I fought the slaw, and the slaw won.



Let's face it — most of the foods we think of when we say "Jewish deli" aren't exactly healthy. Pastrami, kreplach, beef brisket, kugel, matzo balls, tongue sandwiches, coconut macaroons, marble cake, and the other dishes that parade before our eyes in the immensely entertaining documentary Deli Man, are nobody's idea of a weight-watcher's diet — fatty, loaded with carbs, and dripping with calories. You'll hate yourself later.

But they taste delicious, and, as we're reminded by our host, David "Ziggy" Gruber of Kenny & Ziggy's in Houston, Texas (Houston, Texas!? Learn to live with it), good deli fare is more than just a Yiddish gut bomb.

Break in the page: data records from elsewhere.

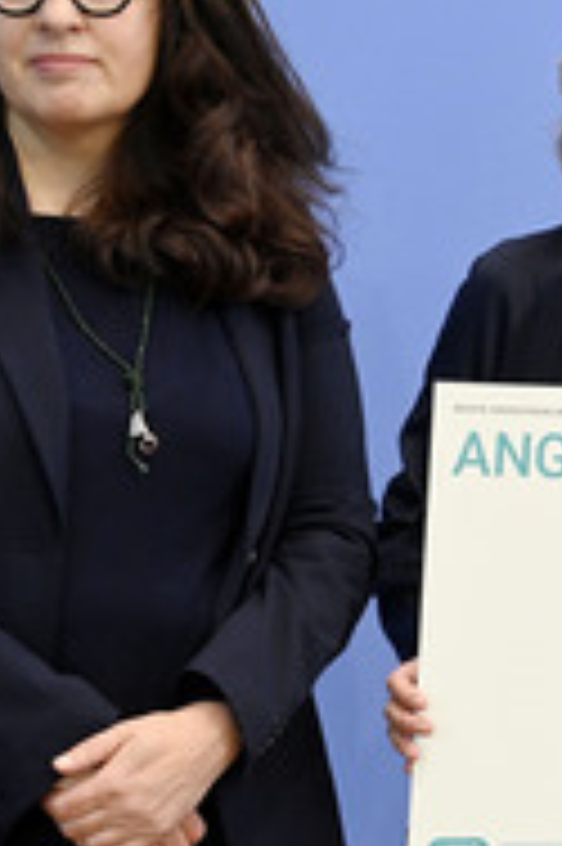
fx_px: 2698
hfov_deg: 11.6
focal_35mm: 115
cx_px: 695
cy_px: 410
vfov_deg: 17.8
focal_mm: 48
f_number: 4.5
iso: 4000
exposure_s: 1/500
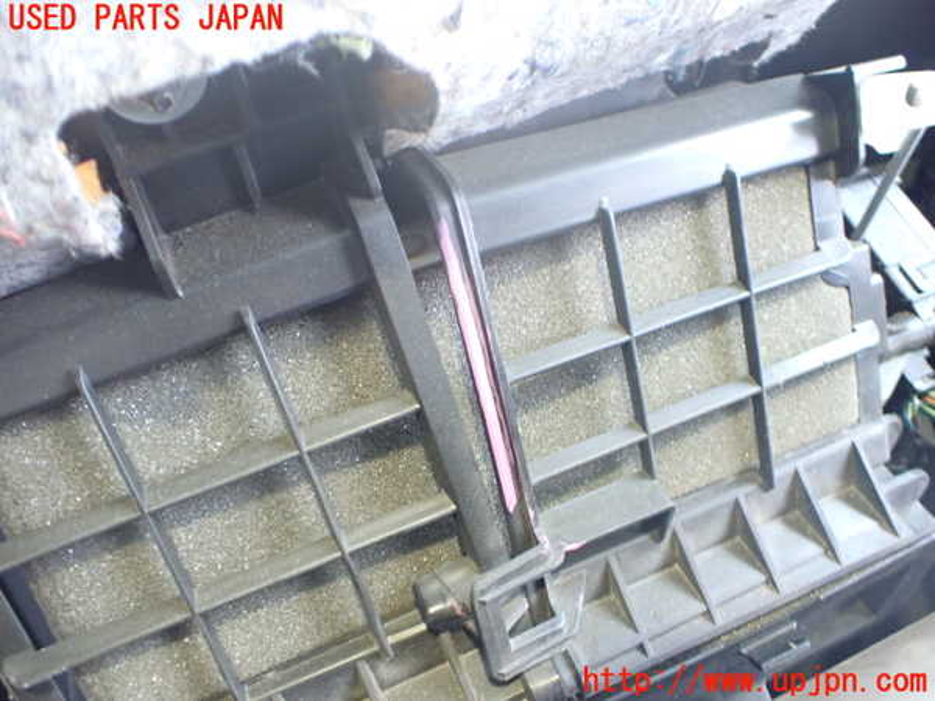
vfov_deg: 46.8
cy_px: 350
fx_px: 810
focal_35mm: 30
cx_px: 468
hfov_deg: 60.0
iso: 800
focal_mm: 5.4
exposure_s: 1/30
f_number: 2.3
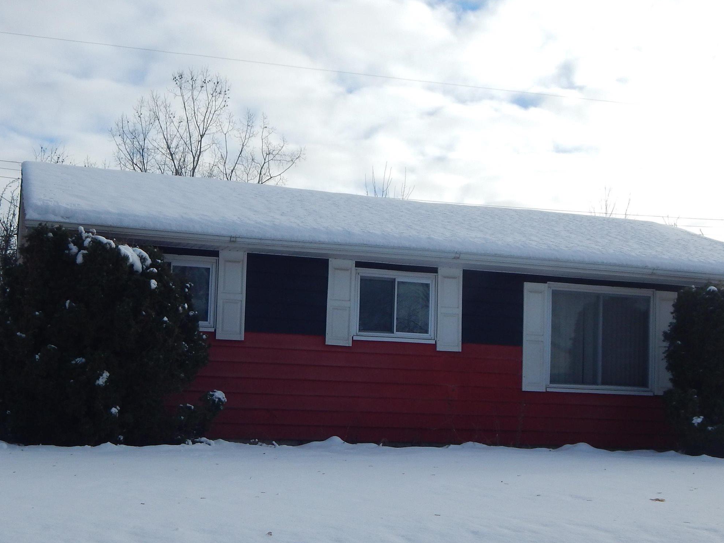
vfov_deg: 27.5
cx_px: 375
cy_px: 328
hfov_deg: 36.2
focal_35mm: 53
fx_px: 1108
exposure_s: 1/640
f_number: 6.7
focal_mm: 6.1
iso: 125
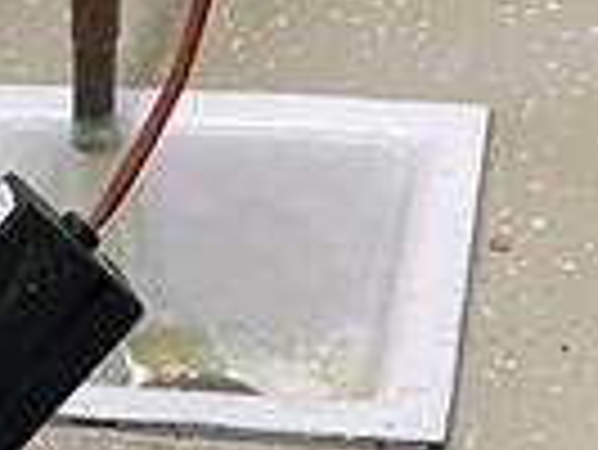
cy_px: 1008
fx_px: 2248
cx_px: -241
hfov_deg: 14.3
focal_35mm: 130
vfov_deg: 10.2
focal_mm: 4.2
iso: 125
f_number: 1.6
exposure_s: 1/60
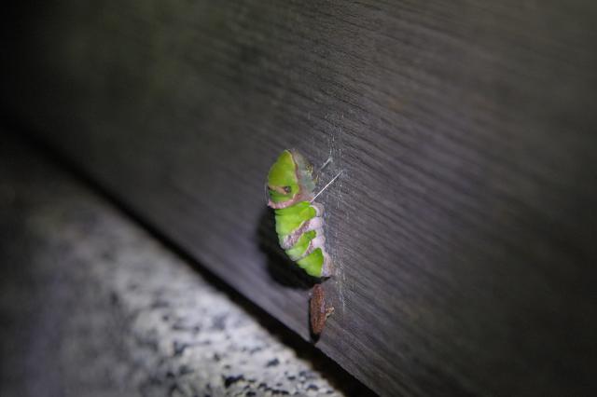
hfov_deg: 18.3
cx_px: 298
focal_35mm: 112
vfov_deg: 12.2
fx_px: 1856
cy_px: 198
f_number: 5.6
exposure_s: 1/125
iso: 1250
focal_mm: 75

It's food for the soul, a bite of one of America's most distinctive cultures, a way to communicate with the ancestors, whether yours came to this country from the Pale, or not. Here's a news flash: The Jewish deli is an endangered species. In 1930 there were more than 1,500 kosher delicatessens in the five boroughs of New York; now, there are reportedly only 150 in all of North America. Consider that as you fress your plate of rugelach.

Customers don't go for the food alone. A good deli is one of the finest people-watching spots on the planet. Director Erik Greenberg Anjou's roving camera catches a prize haul of pickle mavens and alter kockers praising their favorites: comedian Jerry Stiller; deli men Dennis Howard (NYC's Carnegie), the Brummer brothers of Newark, and the team of Evan Bloom and Leo Beckerman from San Francisco's Wise Sons; and thinkers like David Sax, who notes that the Eastern European shtetl (which a deli re-creates) was wiped out in the Shoah ("Jewish deli is an immigrant food from a place where immigrants no longer come from").

Pull up a chair and listen. Actor Fyvush Finkel tells the story about the waiter he always seemed to get, who corrected everything he tried to order: "I never got what I wanted." Author Michael Wex informs us that "schmaltz is ultimately what determines Jewish food. Poultry fat, the WD-40 of the Jewish kitchen, also the KY Jelly of the Jewish marriage." Ziggy, who started at age eight in his grandfather's New York place, studied at a culinary academy but went into the deli business to perpetuate it as a cultural institution. Like many of the owners interviewed, he comes from a long line of deli men. The only way to explain it is love. Enjoy.